House votes for 3% hike in per pupil spending for Iowa schools

DES MOINES — Republicans in the Iowa House have voted to provide a 3% boost in per pupil state funding for public schools in the next academic year, as well as a 3% increase in state payments into Education Savings Accounts for private school students who’ll qualify for the program.

Representative Phil Thompson, a Republican from Boone, said the plan calls for $3.8 billion in state spending on public schools in the next school year. “I am proud of this investment in our public schools,” Thompson said, “especially when you put it in context with the other pieces of the education funding puzzle that we’re bringing forward this year: teacher salaries, paraeducator pay, school security infrastructure.”

Representative Molly Buck, a Democrat from Ankeny, said with a 3% increase in per pupil spending, the 116 public school districts with shrinking enrollment will raise local propertya taxes to fill a gap, so next year’s budget isn’t lower than this year’s.

“How are rural schools going to keep the lights on?” she asked. “…At what point do we stop and realize that we, in the legislature, are responsible for the shuttering of our schools?”

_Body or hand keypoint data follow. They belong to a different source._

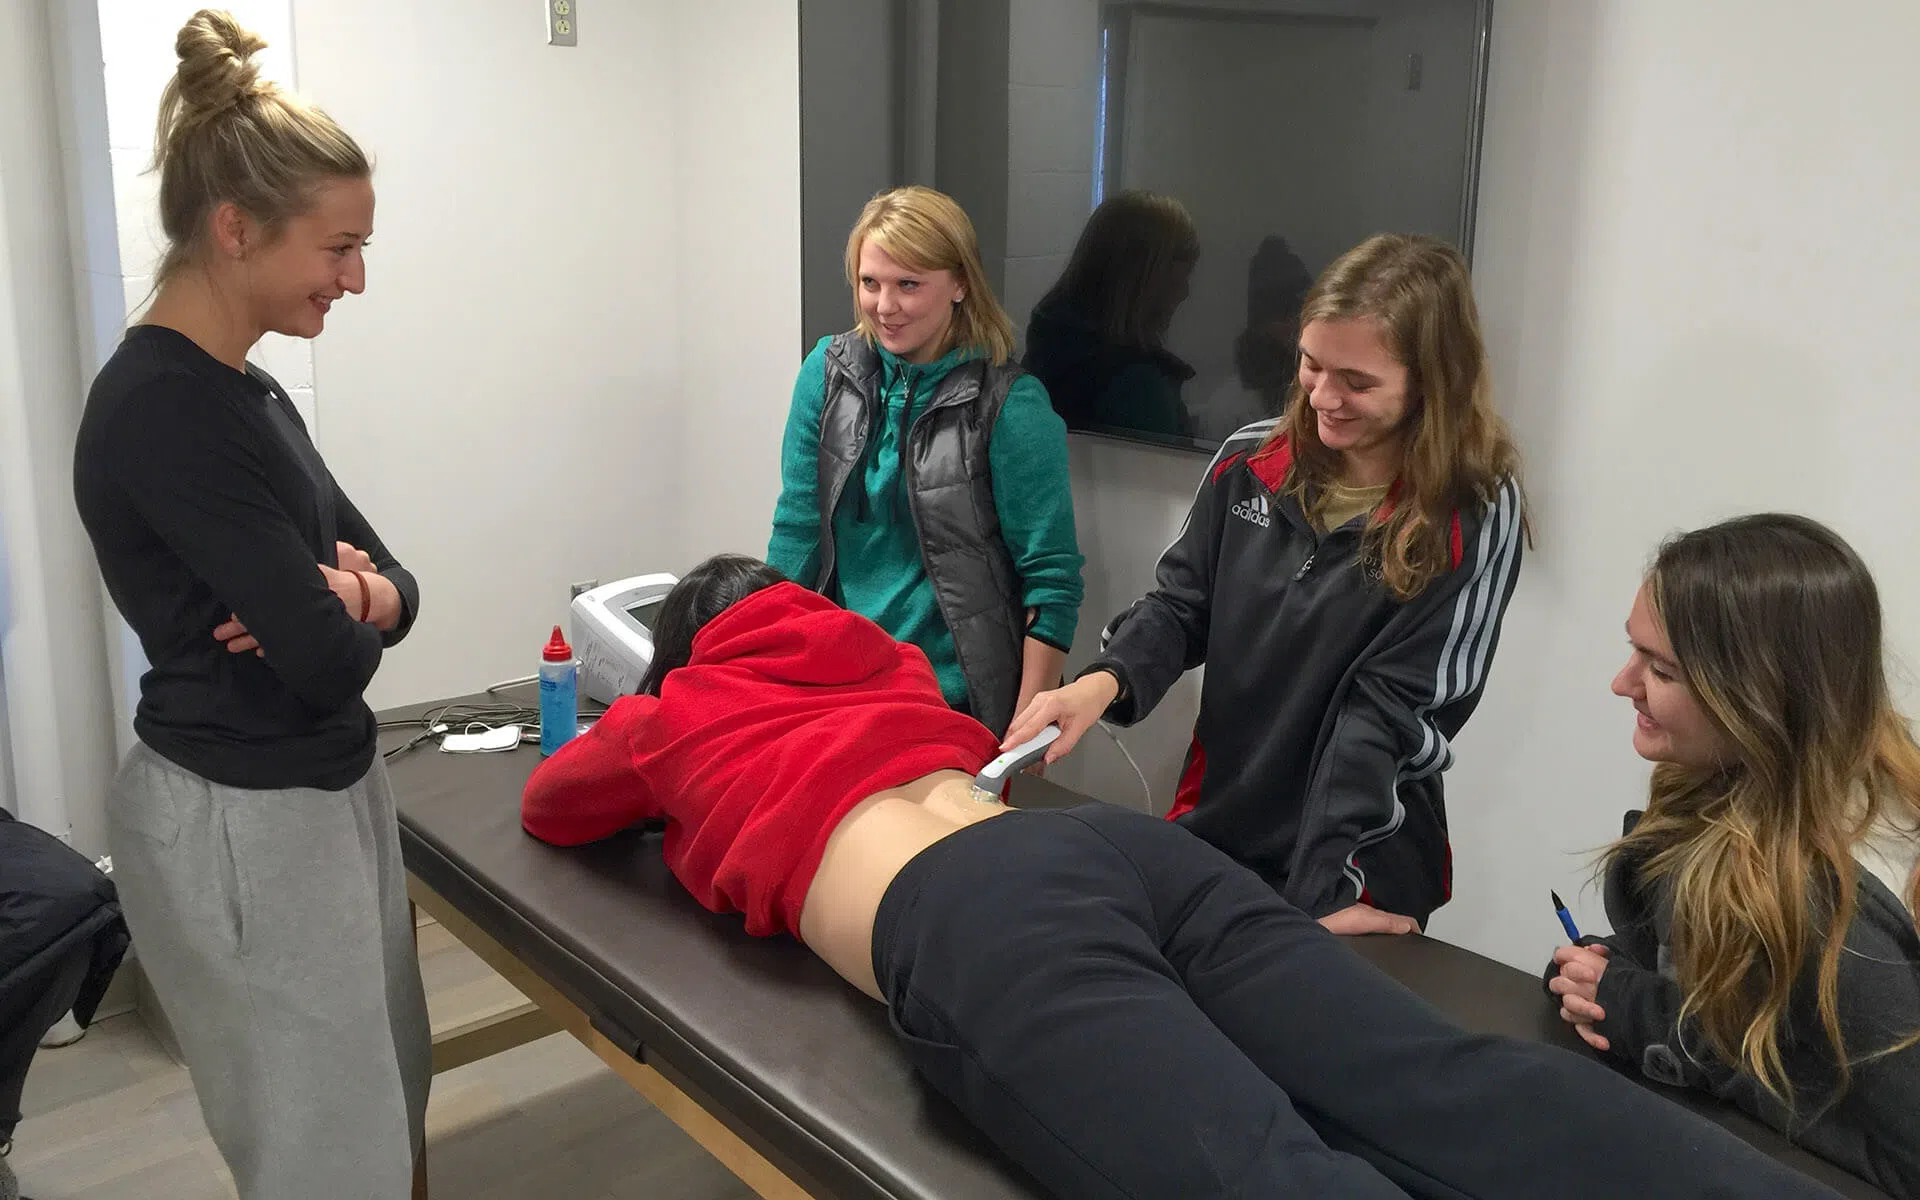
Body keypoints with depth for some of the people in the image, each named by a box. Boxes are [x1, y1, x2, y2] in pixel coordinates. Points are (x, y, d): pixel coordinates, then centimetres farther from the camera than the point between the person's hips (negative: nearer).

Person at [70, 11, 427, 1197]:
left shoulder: (242, 389, 8)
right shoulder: (162, 410, -21)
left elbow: (394, 584, 9)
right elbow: (330, 658, -23)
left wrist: (351, 592, -13)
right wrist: (340, 609, -1)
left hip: (327, 791, 9)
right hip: (242, 824, -9)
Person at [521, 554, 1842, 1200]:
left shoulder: (672, 718, 26)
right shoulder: (877, 658, 38)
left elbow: (550, 803, 46)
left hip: (973, 925, -6)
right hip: (1120, 841, 6)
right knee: (1453, 1090, -14)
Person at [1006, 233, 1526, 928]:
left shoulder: (1474, 516, -14)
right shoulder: (1248, 464, -2)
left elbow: (1391, 712, -17)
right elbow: (1180, 605, 4)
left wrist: (1316, 898, -23)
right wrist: (1105, 681, -17)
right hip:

Representative Sharon Steckman, a Democrat from Mason City, said 3% just isn’t enough for schools dealing with inflation and trying to keep salaries high enough to hire and retain staff.

“Three percent is totally inadequate for our schools. They have been cutting and cutting and cutting over the last 12 years,” Steckman said. “They have reached a point where there’s not much left to cut.”

House Republicans plan to vote later to set beginning teacher salaries at $50,000 within two years. They’re also proposing raises for paraeducators. House Speaker Pat Grassley said those moves are priorities for House Republicans.

“My expectation is that the legislature acts on a bill addressing teacher salaries,” Grassley said. “I just don’t know what it looks like at this point.”

A Senate committee has voted to increase the mandatory minimum salary for beginning teachers to just over $46,000. In January, Governor Reynolds recommended a $50,000 minimum salary for first-year teachers, as well as a $62,000 minimum salary for those who’ve been teaching for at least 12 years.